Um die Dezembersitzung, in der es wohl hauptsächlich um den Haushalt gehen wird, nicht allzu lang werden zu lassen, diskutierten und entschieden die PU-Mitglieder allerdings bereits jetzt über die 30 Seiten umfassenden Anregungen und Stellungnahmen zum Bebauungsplan „Alte Ziegelei“.

Erweiterungsbedarf des Bauhofs prüfen

Unterschiedlicher Auffassung waren die Parteienvertreter auch hinsichtlich des Verkaufs einer Teilfläche des ehemaligen „Rüb-West“ in der Justus-Liebig-Straße. Die Firma Unterleider, die hier bereits Material lagert, hat Interesse am Ankauf des Geländes. Wiederholt wurde über den Antrag zuvor beraten (wir haben berichtet). In der Septembersitzung kritisierte Kurt Werdecker (FDP), dass die angegebene Größe nicht stimme. Nach Neuberechnung handelt es sich um eine Gesamtfläche von 4 407 Quadratmetern. Die für die Firma Unterleider vorgesehene Verkaufsfläche hat 2 820, die für die Zufahrt der Firma Union-Pack 134 Quadratmeter. Der Bauhof hat zudem Erweiterungsbedarf gemeldet.

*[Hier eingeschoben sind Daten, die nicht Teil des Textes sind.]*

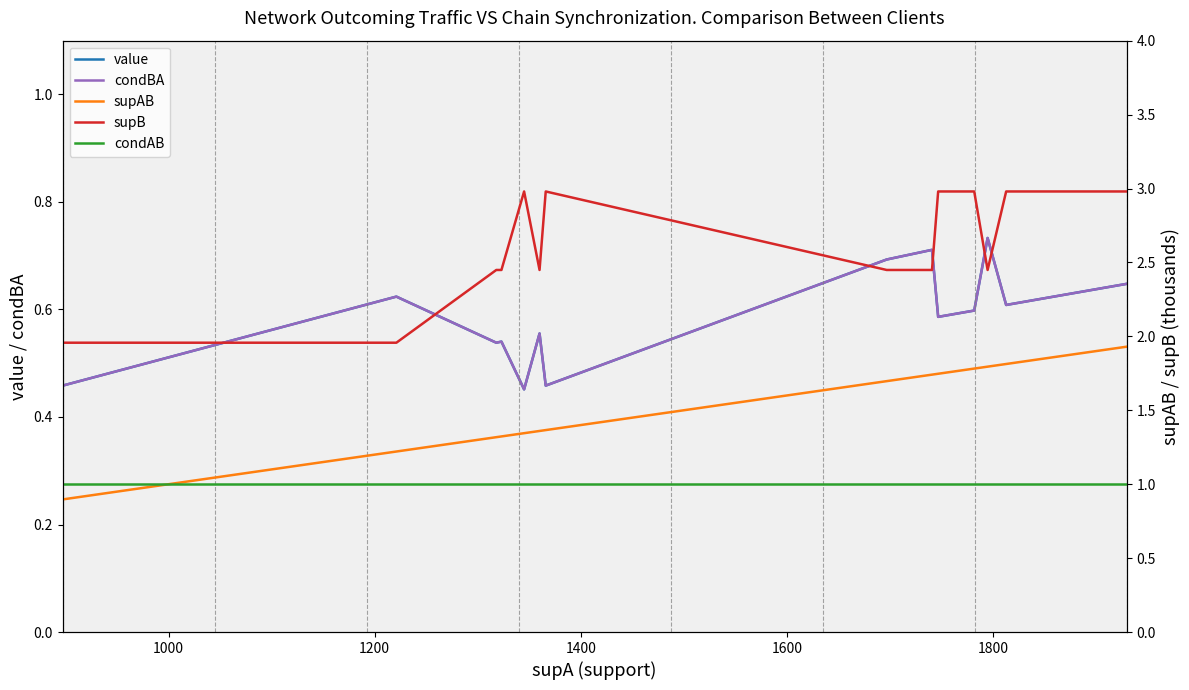

True or false: condAB and value cross at least once.

False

Da der Käufer das Grundstück nur als Lagerplatz nutzen wolle und sich auf dem Gelände diverse Bauwerke und -reste befänden, es zudem teilweise von nicht überbaubaren Kanälen durchquert wird, hielt der Gemeindevorstand in seinem Beschlussvorschlag einen Kaufpreis von 35 Euro pro Quadratmeter für angebracht.

Mehrheit für Änderungsbeschluss

Es gibt hier einen Bebauungsplan und die Bodenrichtwertkarte weist 110 Euro aus“, widersprach Werdecker. „Was der Käufer dort machen will, ist Privatsache“, kritisierte auch Streicher-Eickhoff.

Mehrheitlich stimmten die PU-Mitglieder für einen Änderungsbeschluss. Demnach soll der Verkauf zurückgestellt werden, bis ein Gutachterausschuss den Wert ermittelt hat. Außerdem soll der Bauhof ein Nutzungskonzept vorlegen.